Creeping legalization
The phenomenon of legalizing cannabis has taken root in South Africa and Lesotho, countries that border Swaziland, and all signs point to Swaziland soon liberalizing cannabis cultivation too.

Growing and possessing cannabis is illegal in Swaziland under the country’s colonial-era Opium and Habit Forming Drugs Act of 1922, says Daniel Moloi, a Swaziland human rights lawyer. However, Swaziland is warming up to legalization and has already made tentative steps towards that direction: giving a 10-year lease in 2019 to Profile Solutions, an American firm, to operate a processing plant and grow medical cannabis and hemp for the niche medical market.

‘The thing that we fear is soon becoming a reality,’ says Gadi Mabopane, secretary of the Native Swaziland Cannabis Growers, a union representing the interests of the country’s unlicensed cannabis growers. The Native Swaziland Cannabis Growers are lobbying the Swaziland monarchy and government to make sure that if legalization occurs, 50% of cultivation farmland will be reserved for formerly unregistered growers like the grandmas who already dabble in cannabis under the table.

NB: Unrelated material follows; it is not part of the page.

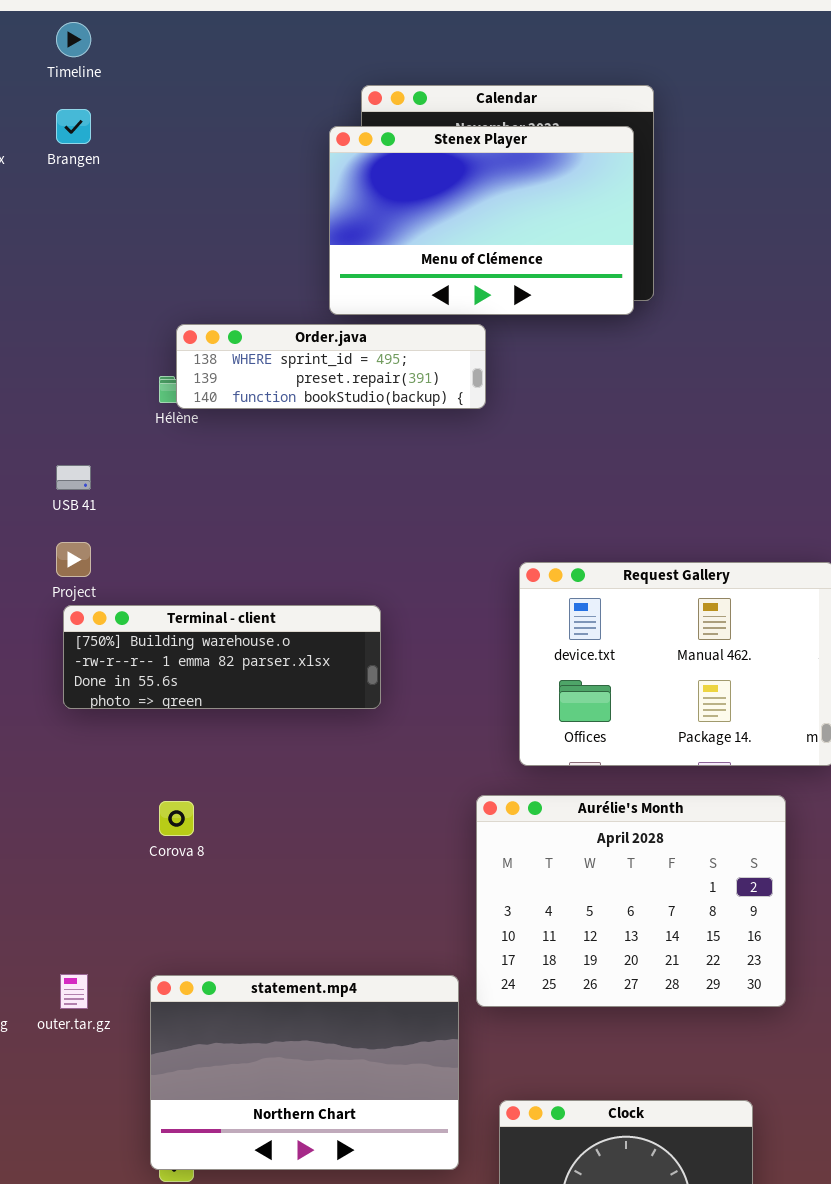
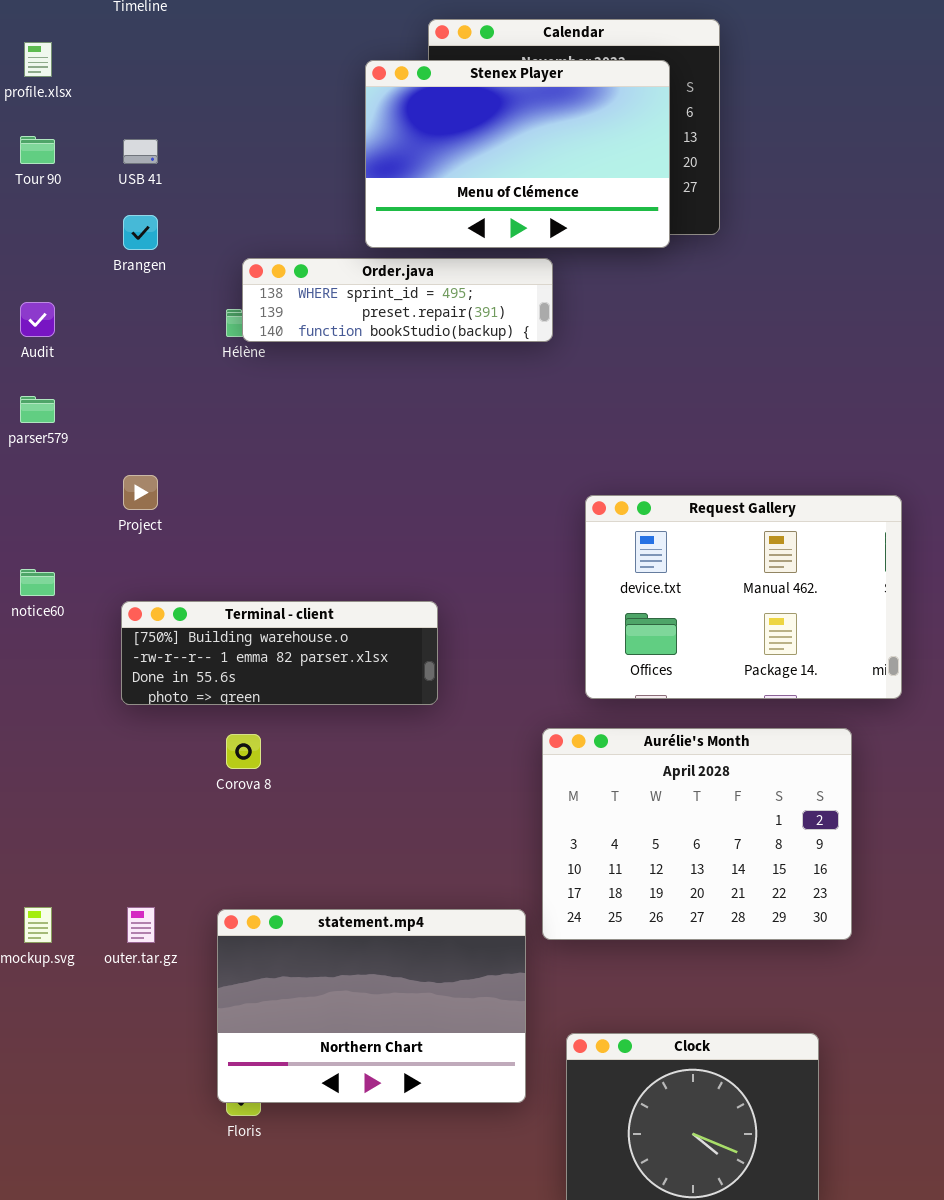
Brangen: [56,109,91,144] -> [123,215,158,250], moved
Stenex Player: [329,126,634,315] -> [365,60,670,248], moved
USB 41: [56,465,91,490] -> [123,139,158,164], moved
Terminal - client: [63,605,381,709] -> [121,601,438,705], moved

‘The moment cannabis gets the green light in Swaziland, I tell you big corporations from South Africa will snap up farmlands. The grandmas who already grow cannabis for decades will be forced to become farm laborers, and abandon their small family cannabis plots,’ Mabopane says.

Police raids triple
In June 2018, the King of Swaziland brought to life the country’s Prevention of Organized Crime Act and it was gazetted into law. One of its main targets is the native cannabis growers, like Grandmother Khumalo. Police raids of cannabis fields whereby herbicides are sprayed on budding crops, have tripled, says Swaziland Cannabis Association chair Saladin Magagula.

The motive of creeping legalization and ring-fencing the market is to help giant foreign cannabis corporations that are snapping up licenses to grow medicinal cannabis in Swaziland and kick out the competition of Indigenous small-scale growers. For example, Stem Holdings, an American company, announced in 2019 that it had obtained ‘ preliminary approval to become the only licensed growing farm and processing plant for medical cannabis and industrial hemp in The Kingdom of eSwatini for a minimum of 10 years. The corporation would be ‘the exclusive exporter within eSwatini for hemp and medical cannabis worldwide’.

‘It’s an unfair deal that benefits American cannabis corporations and lines the pocket Swaziland Royal family but criminalizes old grandmothers who have grown cannabis for decades. That’s the cost of corporate-led legalization of cannabis in Swaziland,’ summed Sipho Maseko, the cannabis trade unionist.